Background: The optimal management of pancreatic injuries, specifically with respect to defining ductal integrity, remains controversial. Our previous experience suggested that decisions based on probability of ductal injury might improve outcome. Consequently, a management algorithm (ALG) was developed and implemented. The purpose of this study was to evaluate the impact of this ALG on outcomes.
Methods: Consecutive patients more than 13 years with pancreatic injuries subsequent to the development of the ALG were evaluated. Pancreatic injuries were defined as proximal or distal and ductal injuries classified as definite, high, low, or indeterminate (IND) probability. Pancreas-related morbidity (fistula, abscess, and pseudocyst) and mortality were recorded. Patients managed by the ALG were compared with the previous study (PS).

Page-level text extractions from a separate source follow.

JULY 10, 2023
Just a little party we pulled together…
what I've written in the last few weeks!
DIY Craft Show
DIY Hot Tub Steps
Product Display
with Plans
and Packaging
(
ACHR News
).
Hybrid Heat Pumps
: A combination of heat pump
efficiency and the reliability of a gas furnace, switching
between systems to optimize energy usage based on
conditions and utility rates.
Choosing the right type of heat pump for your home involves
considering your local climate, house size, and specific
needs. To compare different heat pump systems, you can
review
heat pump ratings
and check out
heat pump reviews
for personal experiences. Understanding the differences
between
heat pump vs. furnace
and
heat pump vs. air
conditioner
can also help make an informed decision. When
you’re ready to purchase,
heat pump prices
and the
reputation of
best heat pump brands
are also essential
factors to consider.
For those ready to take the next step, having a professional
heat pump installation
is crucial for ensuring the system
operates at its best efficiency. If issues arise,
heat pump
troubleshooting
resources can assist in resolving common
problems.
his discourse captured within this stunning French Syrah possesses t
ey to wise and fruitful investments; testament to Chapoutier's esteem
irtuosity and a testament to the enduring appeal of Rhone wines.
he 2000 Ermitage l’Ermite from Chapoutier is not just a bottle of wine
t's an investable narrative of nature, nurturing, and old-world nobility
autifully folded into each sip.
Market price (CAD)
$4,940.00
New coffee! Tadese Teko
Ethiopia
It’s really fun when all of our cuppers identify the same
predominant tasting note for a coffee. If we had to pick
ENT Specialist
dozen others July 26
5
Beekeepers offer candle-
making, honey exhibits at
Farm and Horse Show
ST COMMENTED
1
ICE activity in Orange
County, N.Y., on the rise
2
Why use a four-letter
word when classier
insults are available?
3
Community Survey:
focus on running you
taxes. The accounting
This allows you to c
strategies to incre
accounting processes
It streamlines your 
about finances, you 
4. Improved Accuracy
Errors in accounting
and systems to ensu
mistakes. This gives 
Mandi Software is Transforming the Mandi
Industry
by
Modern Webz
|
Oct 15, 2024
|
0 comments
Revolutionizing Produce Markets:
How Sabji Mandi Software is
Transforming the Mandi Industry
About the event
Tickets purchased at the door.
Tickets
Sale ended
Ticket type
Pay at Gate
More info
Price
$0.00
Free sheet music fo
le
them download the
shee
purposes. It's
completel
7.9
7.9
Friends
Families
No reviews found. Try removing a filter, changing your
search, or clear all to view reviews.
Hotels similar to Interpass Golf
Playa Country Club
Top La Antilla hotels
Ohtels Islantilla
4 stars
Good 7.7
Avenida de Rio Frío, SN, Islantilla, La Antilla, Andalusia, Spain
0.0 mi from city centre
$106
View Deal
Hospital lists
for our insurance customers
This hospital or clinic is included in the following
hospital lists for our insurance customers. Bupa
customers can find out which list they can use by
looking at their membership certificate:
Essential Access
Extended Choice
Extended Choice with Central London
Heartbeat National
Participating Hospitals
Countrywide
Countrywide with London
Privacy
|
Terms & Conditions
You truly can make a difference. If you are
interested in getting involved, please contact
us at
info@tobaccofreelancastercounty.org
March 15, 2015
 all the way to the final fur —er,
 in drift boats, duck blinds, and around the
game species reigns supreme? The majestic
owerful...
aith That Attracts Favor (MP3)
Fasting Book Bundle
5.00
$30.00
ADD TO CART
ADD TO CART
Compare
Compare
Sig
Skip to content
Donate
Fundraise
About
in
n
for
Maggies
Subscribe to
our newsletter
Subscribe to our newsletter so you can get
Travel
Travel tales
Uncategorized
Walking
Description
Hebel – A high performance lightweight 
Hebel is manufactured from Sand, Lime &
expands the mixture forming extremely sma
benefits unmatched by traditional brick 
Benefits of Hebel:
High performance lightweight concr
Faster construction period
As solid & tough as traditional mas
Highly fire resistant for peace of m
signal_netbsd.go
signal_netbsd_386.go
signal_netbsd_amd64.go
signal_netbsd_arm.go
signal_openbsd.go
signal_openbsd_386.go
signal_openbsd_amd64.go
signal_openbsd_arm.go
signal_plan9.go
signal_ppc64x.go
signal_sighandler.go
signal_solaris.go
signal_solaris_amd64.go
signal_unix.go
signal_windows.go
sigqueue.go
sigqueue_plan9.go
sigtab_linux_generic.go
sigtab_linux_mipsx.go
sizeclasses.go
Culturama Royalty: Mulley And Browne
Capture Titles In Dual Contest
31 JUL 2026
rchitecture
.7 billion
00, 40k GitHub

Results: In all, 245 patients were identified; 35 died within 12 hours and were excluded. Demographics and severity of shock (24-hour transfusions) were similar between groups. Pancreas-related morbidity for proximal injuries was 13.8% in the ALG group and 13.5% in the PS (p = 0.948). Pancreas-related morbidity was significantly reduced in the ALG group for distal injuries requiring drainage alone (11% vs. 25%, p = 0.05) and for distal injuries requiring resection + drainage (26% vs. 58%, p = 0.003) when compared with the PS. There was no pancreas-related mortality in the ALG group (1.6% in the PS group, p = 0.065).
Conclusions: Adherence to a defined ALG simplified the management of traumatic pancreatic injuries and contributed to a reduction in both pancreas-related morbidity and mortality. The majority of all proximal pancreatic injuries can be treated with drainage alone. For distal injuries, a clinical decision based on defined parameters and suspicion of ductal injury dictates definitive management.